Os ataques EUA-Israel ao Irão fecharam o Estreito de Ormuz. Em resultado, os preços da energia aumentaram bastante; já os dos fertilizantes – que dependem fortemente do gás natural – “colapsaram” com aumentos de 40%, só entre o início da guerra e o final de abril de 2026 no Reino Unido, segundo o NFU (National Farmers’ Union). Agora, os agricultores britânicos estão, depois de anos de estudo, a exigir que o CBAM seja adiado, porque eles não podem arcar com os custos adicionais…

E aqui está mais um problema: a guerra em si transformou a infraestrutura energética do Golfo num enorme emissor involuntário de gases de efeito de estufa (GEE). As emissões de carbono atingiram, apenas durante as primeiras duas semanas do conflito, 5055 milhões de toneladas de CO2 e (dióxido de carbono equivalente), segundo o Climate Community Institute) — excedendo as emissões anuais totais de países como a Islândia ou a Albânia. As instalações que estavam a descarbonizar-se lentamente, agora estão como no início dos anos 2000.

Noutra frente, Donald Trump ameaça aplicar tarifas de 100% a qualquer país que ouse impor um imposto sobre serviços digitais aos gigantes tecnológicos americanos. Ao mesmo tempo, pois é, a União Europeia tenta aplicar o CBAM, que agora abrange produtos acabados e produtos químicos, além de aço, ferro, alumínio e cimento. O resultado é uma guerra comercial dentro de uma guerra comercial.

Entra então o jogo de forças: o acordo EUA-UE sobre o CBAM prometeu "flexibilidades adicionais" para as empresas americanas. Sendo que a África do Sul exigiu, e muito bem, tratamento igualitário; alertando que o CBAM poderia reduzir as exportações de África para a UE em 30-35% (até $2,1 mil milhões até 2030), segundo a Comissão Presidencial Sul-africana, afetando milhões de empregos.  Já a Venezuela, sem exigências, é o país mais exposto ao CBAM na América Latina no setor do alumínio – com, segundo a OPIS, 35% das suas exportações destinadas à UE… No entanto, a Venezuela mal pode produzir alumínio.

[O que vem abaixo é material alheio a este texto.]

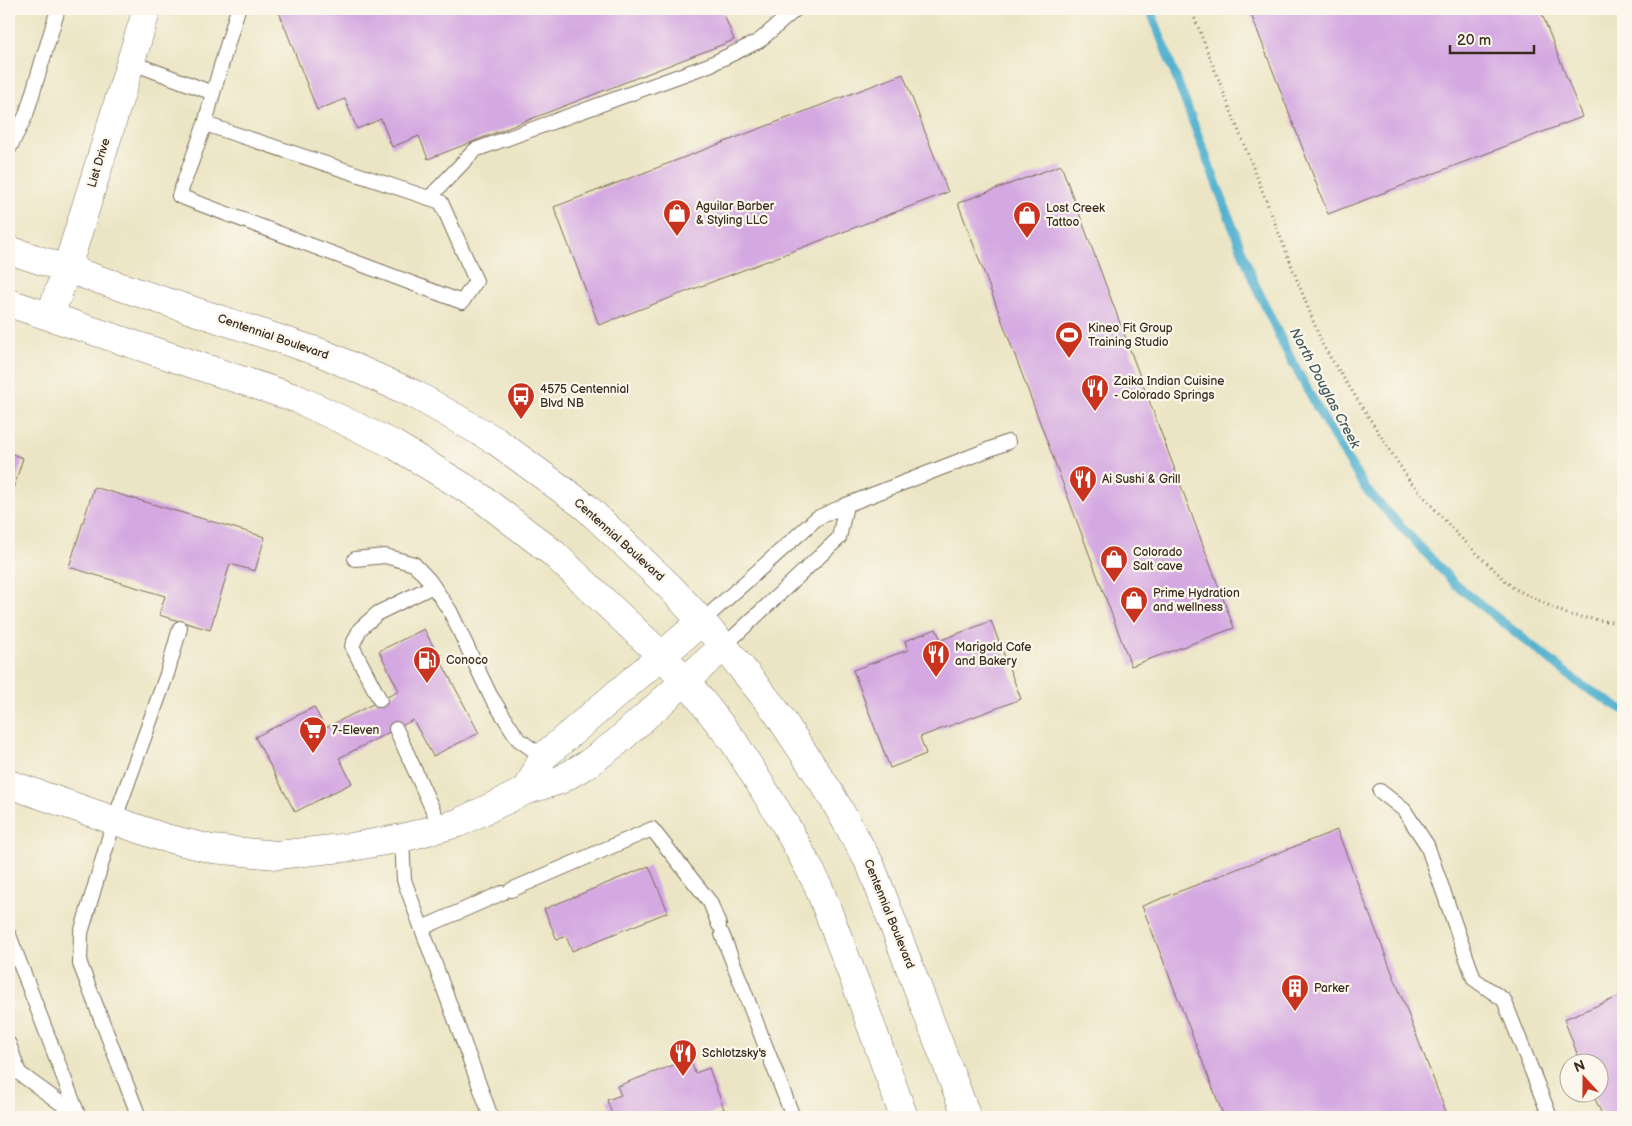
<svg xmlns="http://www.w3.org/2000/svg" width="1632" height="1126" viewBox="0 0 1632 1126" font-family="'Balsamiq Sans',sans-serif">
<rect width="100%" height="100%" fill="#fbf7ec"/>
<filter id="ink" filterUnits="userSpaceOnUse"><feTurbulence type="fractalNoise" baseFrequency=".02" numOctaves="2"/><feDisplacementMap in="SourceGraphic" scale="10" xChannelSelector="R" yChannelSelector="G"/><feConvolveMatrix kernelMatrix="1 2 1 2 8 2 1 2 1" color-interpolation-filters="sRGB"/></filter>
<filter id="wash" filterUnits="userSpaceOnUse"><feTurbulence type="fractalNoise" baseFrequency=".0096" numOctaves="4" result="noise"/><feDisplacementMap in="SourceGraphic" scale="20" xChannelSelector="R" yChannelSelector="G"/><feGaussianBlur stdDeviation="1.12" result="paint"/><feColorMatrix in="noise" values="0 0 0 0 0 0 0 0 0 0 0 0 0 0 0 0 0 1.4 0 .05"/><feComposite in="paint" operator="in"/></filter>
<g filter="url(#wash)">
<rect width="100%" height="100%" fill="#ece5c5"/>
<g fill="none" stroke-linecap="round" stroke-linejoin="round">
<!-- stream -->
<polyline stroke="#51b1cf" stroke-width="9" points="1150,9 1253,280 1285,348 1324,420 1365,488 1455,584 1580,684 1623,710"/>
</g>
<g id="blocks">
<!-- building -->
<g fill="#d4a8e1">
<polygon points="287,9 722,9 734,40 428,159 419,136 392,147 381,119 357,129 345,99 317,110 279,12"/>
<polygon points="1249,9 1540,9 1582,117 1328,214"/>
<polygon points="903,74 948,192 599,325 554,207"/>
<polygon points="1061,165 1234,628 1131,666 958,203"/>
<polygon points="9,453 23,458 9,503"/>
<polygon points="94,487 265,537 255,571 230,564 210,630 159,615 165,596 69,567"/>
<polygon points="991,621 1021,699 920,737 926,754 890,768 853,670 908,650 905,641 936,629 941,640"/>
<polygon points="424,629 479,733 433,756 413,720 339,758 352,783 295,812 255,737 314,707 325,728 399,691 379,651"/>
<polygon points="1337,830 1448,1117 1224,1117 1142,906"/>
<polygon points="649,866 668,912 572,951 566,936 557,940 544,909"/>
<polygon points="1623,995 1623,1117 1603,1117 1593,1094 1600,1094 1600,1064 1581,1064 1564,1019"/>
<polygon points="690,1059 695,1073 709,1068 724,1109 700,1117 613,1117 607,1100 621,1095 617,1086"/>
</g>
</g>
</g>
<g filter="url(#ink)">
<use href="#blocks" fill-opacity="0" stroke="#796b58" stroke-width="1"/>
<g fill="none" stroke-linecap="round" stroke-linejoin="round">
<!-- service casing -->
<g stroke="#796b58" stroke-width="16">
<g id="service">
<polyline points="1622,9 1623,11"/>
<polyline points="130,62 213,93 205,124 179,196 462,302 476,281 441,202 205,124"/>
<polyline points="213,93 238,9"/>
<polyline points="9,149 26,115 58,9"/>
<polyline points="429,198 475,150 709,65 759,41 796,9"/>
<polyline points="355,559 385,556 414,564 429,580 450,611 490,695 518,739 543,757"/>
<polyline points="701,622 817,518 846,505 1008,442"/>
<polyline points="724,646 839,538 846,505"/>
<polyline points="380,700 352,646 360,629 378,613 433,586"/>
<polyline points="396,729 441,828"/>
<polyline points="1380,791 1404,810 1427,845 1474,979 1504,1000 1550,1117"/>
<polyline points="402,838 404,880 491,1117"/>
<polyline points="511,890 652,829 710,902 719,925"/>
<polyline points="422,928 502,893"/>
<polyline points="722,934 793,1117"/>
<polyline points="9,935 79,1117"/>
<polyline points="9,1044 19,1073 77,1115"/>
<polyline points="139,1117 80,964 81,933 114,821 167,674 180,628"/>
</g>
</g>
<!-- minor casing -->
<g stroke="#796b58" stroke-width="29">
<g id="minor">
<polyline points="50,316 67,268 147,9"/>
<polyline points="9,784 162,837 212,849 277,855 351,847 402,838 458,823 527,790 560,780 589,763 617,742 724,646"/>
<polyline points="527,790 543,757 701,622"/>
</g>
</g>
<!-- primary casing -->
<g stroke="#796b58" stroke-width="29">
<g id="primary">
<polyline points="9,250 322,353 416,395 496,441 586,507 671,588 724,646 776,711 830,793 871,866 967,1117"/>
<polyline points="9,303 298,399 393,444 480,497 553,553 662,656 686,681 734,742 785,824 817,883 859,992 904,1117"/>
</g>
</g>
<!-- path -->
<polyline stroke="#796b58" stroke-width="3" stroke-dasharray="1 4" stroke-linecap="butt" points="1191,9 1323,346 1409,480 1458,535 1513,588 1569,615 1623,624"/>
<!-- service -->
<use href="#service" stroke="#fff" stroke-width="14"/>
<!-- minor -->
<use href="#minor" stroke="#fff" stroke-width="28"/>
<!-- primary -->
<use href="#primary" stroke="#fff" stroke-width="28"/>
</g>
</g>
<!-- icons -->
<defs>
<g id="shop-pin" transform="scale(1.4375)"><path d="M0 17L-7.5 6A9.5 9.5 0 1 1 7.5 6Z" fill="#c8321e" stroke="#fbf7ec"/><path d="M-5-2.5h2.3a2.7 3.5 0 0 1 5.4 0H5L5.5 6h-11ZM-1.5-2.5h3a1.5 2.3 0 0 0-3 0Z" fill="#fff"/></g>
<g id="stadium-pin" transform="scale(1.4375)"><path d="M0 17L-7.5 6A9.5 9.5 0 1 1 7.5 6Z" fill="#c8321e" stroke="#fbf7ec"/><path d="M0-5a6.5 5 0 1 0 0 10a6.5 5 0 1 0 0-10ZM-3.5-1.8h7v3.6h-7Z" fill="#fff"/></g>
<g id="restaurant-pin" transform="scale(1.4375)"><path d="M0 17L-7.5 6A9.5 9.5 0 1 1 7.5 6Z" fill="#c8321e" stroke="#fbf7ec"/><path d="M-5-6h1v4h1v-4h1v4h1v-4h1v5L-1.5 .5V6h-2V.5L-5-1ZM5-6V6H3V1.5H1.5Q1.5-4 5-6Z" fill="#fff"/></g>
<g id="bus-pin" transform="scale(1.4375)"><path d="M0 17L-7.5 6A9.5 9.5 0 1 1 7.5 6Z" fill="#c8321e" stroke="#fbf7ec"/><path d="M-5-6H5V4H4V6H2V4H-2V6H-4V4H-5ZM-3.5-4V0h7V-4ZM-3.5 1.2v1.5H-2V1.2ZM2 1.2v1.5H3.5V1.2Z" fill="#fff"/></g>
<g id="fuel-pin" transform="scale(1.4375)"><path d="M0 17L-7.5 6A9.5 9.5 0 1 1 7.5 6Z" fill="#c8321e" stroke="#fbf7ec"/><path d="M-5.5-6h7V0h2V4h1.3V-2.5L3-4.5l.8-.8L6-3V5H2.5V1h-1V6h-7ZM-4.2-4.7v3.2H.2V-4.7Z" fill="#fff"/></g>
<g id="supermarket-pin" transform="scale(1.4375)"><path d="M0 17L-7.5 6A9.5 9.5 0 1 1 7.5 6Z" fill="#c8321e" stroke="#fbf7ec"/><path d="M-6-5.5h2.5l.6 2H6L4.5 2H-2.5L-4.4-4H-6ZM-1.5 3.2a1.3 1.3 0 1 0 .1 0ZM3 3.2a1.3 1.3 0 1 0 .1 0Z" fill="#fff"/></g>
<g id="building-pin" transform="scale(1.4375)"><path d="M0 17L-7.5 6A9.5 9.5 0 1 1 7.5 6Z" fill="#c8321e" stroke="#fbf7ec"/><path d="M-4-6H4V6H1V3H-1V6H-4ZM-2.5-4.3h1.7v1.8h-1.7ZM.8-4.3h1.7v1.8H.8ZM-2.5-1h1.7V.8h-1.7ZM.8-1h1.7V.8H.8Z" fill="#fff"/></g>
</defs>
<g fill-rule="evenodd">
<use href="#shop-pin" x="677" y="213"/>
<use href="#shop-pin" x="1027" y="215"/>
<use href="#stadium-pin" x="1069" y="335"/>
<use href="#restaurant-pin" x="1095" y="388"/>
<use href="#bus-pin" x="521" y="396"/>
<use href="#restaurant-pin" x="1083" y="479"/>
<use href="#shop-pin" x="1114" y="559"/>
<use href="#shop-pin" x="1134" y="600"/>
<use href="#restaurant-pin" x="936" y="654"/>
<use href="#fuel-pin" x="427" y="660"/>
<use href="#supermarket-pin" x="313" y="730"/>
<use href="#building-pin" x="1295" y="988"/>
<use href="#restaurant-pin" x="683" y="1053"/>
</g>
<g text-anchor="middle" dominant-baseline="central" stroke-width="4.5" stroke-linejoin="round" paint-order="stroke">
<!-- street labels -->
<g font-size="12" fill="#3b2a1e" stroke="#fbf7ec">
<text transform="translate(99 163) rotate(-73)">List Drive</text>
<text transform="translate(273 337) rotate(19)">Centennial Boulevard</text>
<text transform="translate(619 540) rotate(42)">Centennial Boulevard</text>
<text transform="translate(889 914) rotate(68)">Centennial Boulevard</text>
</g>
<!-- poi labels -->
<g font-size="12" fill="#3b2a1e" stroke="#fbf7ec" text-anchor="start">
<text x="696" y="206">Aguilar Barber<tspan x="696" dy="14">&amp; Styling LLC</tspan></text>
<text x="1046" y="208">Lost Creek<tspan x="1046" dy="14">Tattoo</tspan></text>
<text x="1088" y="328">Kineo Fit Group<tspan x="1088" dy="14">Training Studio</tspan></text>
<text x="1114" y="381">Zaika Indian Cuisine<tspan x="1114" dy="14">- Colorado Springs</tspan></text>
<text x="540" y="389">4575 Centennial<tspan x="540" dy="14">Blvd NB</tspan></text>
<text x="1102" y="479">Ai Sushi &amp; Grill</text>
<text x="1133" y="552">Colorado<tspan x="1133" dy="14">Salt cave</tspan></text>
<text x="1153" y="593">Prime Hydration<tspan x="1153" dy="14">and wellness</tspan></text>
<text x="955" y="647">Marigold Cafe<tspan x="955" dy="14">and Bakery</tspan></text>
<text x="446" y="660">Conoco</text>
<text x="332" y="730">7-Eleven</text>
<text x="1314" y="988">Parker</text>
<text x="702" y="1053">Schlotzsky's</text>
</g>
<!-- water labels -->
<g font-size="14" font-style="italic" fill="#43595c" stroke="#fbf7ec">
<text transform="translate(1325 388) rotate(62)">North Douglas Creek</text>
</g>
</g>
<!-- margin -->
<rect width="1632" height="1126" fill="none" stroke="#fbf7ec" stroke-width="30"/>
<!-- north arrow -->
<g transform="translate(1584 1078) rotate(339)"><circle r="24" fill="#fbf7ec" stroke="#aea59a"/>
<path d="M0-4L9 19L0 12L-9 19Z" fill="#c8321e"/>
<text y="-8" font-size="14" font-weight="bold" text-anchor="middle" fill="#3b2a1e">N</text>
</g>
<!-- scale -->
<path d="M1450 45v8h84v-8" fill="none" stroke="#3b2a1e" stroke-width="2.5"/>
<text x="1457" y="45" font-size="15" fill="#3b2a1e" stroke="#fbf7ec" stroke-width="4" paint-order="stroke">20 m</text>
</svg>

O que isto expõe sobre o CBAM não é uma questão de compaixão – é uma questão de design. O mecanismo foi construído para penalizar os países que optam por não descarbonizar. Mas a Venezuela não escolheu nada: a intensidade de carbono das suas exportações reflete o colapso institucional, um apagão nacional (2019) e agora uma catástrofe geológica (2026) – não uma preferência pela tecnologia “suja”. Um mecanismo que trata a inação deliberada e a incapacidade estrutural, como a mesma coisa, não está a ter em conta a justiça redistributiva.

No meio deste caos, até a França, no G7, tem evitado mencionar as alterações climáticas pelo nome – temendo um confronto com a Administração Trump. A cimeira deveria centrar-se nos minerais críticos, na Inteligência Artificial (IA) e no financiamento do desenvolvimento sustentável. Em vez disso, tornou-se uma sessão de gestão de colapsos sobre o Irão, a Ucrânia e as disputas comerciais.  

O CBAM foi projetado para um mundo onde o principal risco, na perspetiva da União Europeia, era as empresas mudarem-se para a China ou para a Índia. Mas em 2026, a verdadeira fuga vem da geopolítica — de guerras que aumentam as emissões, de guerras comerciais que fragmentam a ação climática, de uma Administração dos EUA que abandonou a cooperação internacional… e da natureza que, de vez em quando, nos surpreende!

Ora, não é possível separar a política climática de... política. Não podemos evitar migrações de carbono enquanto se travam guerras intensivas em carbono; não é possível construir substratos sustentáveis numa base bem sólida de… caos. E, por fim, vale a pena perguntar: até que ponto este CBAM nos serve, já que estrangula as comunidades vulneráveis e agrava, em vários cenários, as desigualdades globais?